Imaginez un gardien d’immeuble Sarcellois, d’origine centre-africaine, à l’Elysée. Peau noire, sourire éclatant, voix grave, Thomas Sica veut conquérir le pouvoir avec l’aide des habitants de son quartier, de tout âge, toute couleur, toute religion.
L’idée de la série télévisée "La loge du président" a germé dans l’imagination d’Eric Pounewatchy, 45 ans. Entrepreneur, réalisateur et personnage principal, il regrette le Sarcelles de son enfance : "Nos amis étaient blancs, juifs, arabes, on se mélangeait tous. Aujourd’hui, les jeunes traînent souvent par groupes de même couleur ou religion, ce n’est pas possible ! Dans notre fiction, on est tous ensemble."

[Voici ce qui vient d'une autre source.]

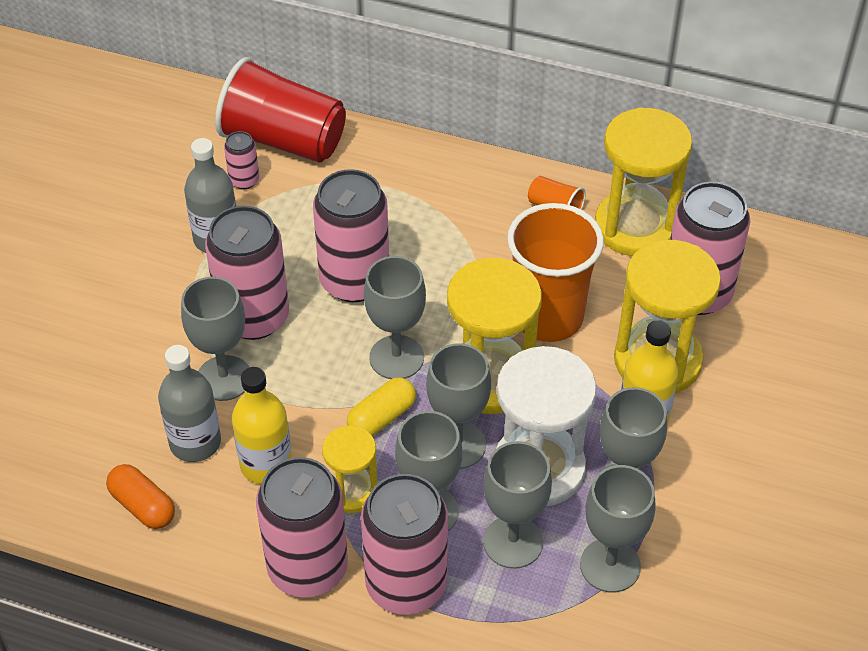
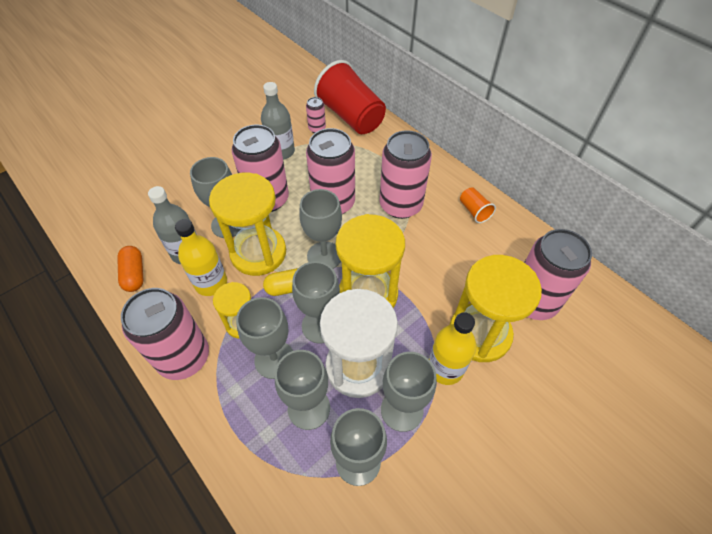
camera: 30 degrees right, 5 degrees up
(406, 584) = (227, 400): pink can -> pink can (400, 205)
(548, 317) = (427, 273): orange cup -> none
(635, 227) = (517, 242): yellow hourglass -> yellow hourglass (258, 253)

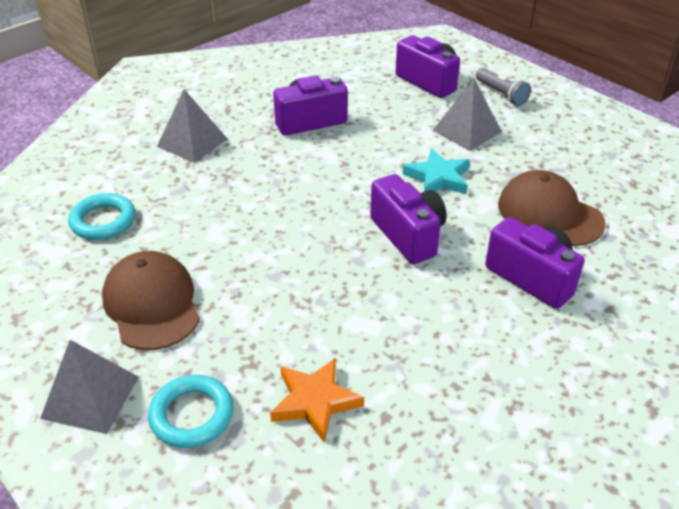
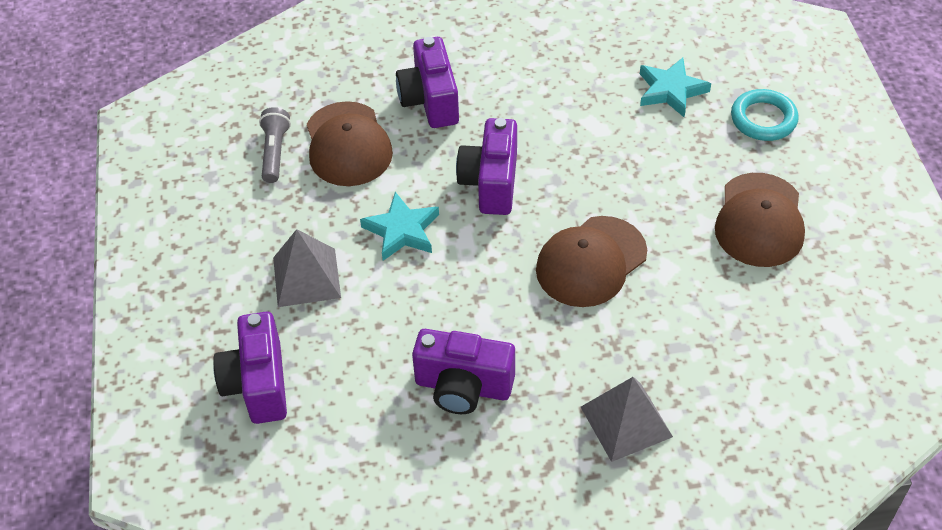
camera: 145 degrees left, 10 degrees up
(90, 397) = (835, 163): grey pyramid -> none
(103, 221) = (775, 341): turquoise ring -> none
(280, 215) = (591, 262): none -> brown cap
(315, 401) = (671, 90): orange star -> turquoise star
(501, 94) = (203, 314): grey flashlight -> grey flashlight (275, 152)

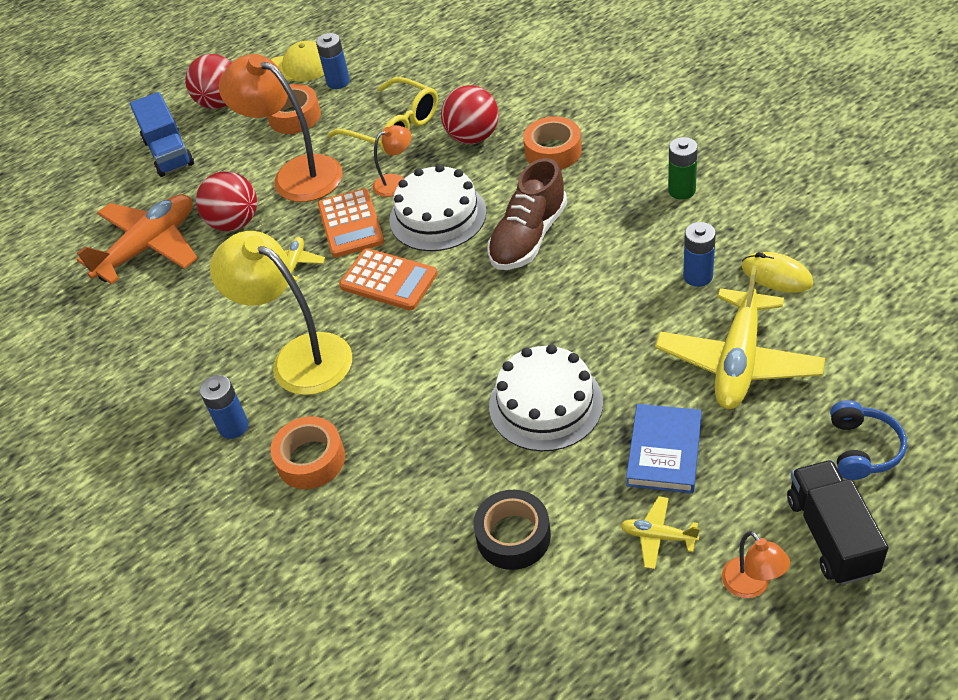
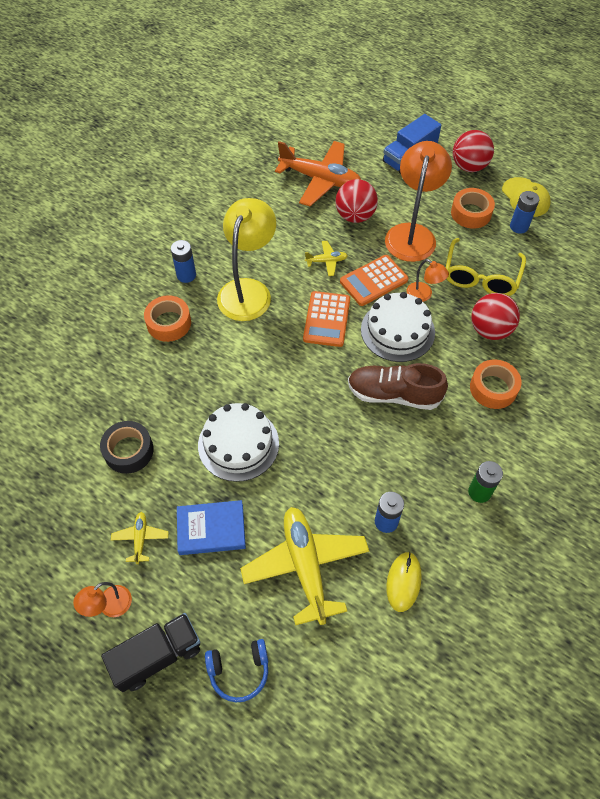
camera: 65 degrees right, 10 degrees up
(738, 361) = (305, 566): yellow plane -> yellow plane turned 75 degrees clockwise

Le but de sa série : "dire 'non' au repli communautaire et surtout, montrer aux banlieusards que tout est possible, que la politique, c’est aussi pour eux."
Ce passionné de cinéma a tourné trois épisodes pilotes avec des acteurs sarcellois bénévoles, mais en a déjà imaginé une centaine d’autres. Le gardien d’immeuble est tellement serviable, bienveillant, positif, que des locataires lui disent qu’il ferait un bon maire. "Pourquoi viser petit leur répond-il ?", raconte le réalisateur. Et poursuit, l’œil espiègle. "Allez, on va à l’Elysée !"
Eric Pounewatchy a proposé l’idée et trois épisodes pilotes à France Télévisions et attend un retour. Il rêve que la diffusion d’une telle série puisse inciter les habitants de quartiers sensibles, et notamment les jeunes, à se sentir concernés par la politique "Qu’ils arrêtent de se dire : ce n’est pas pour nous".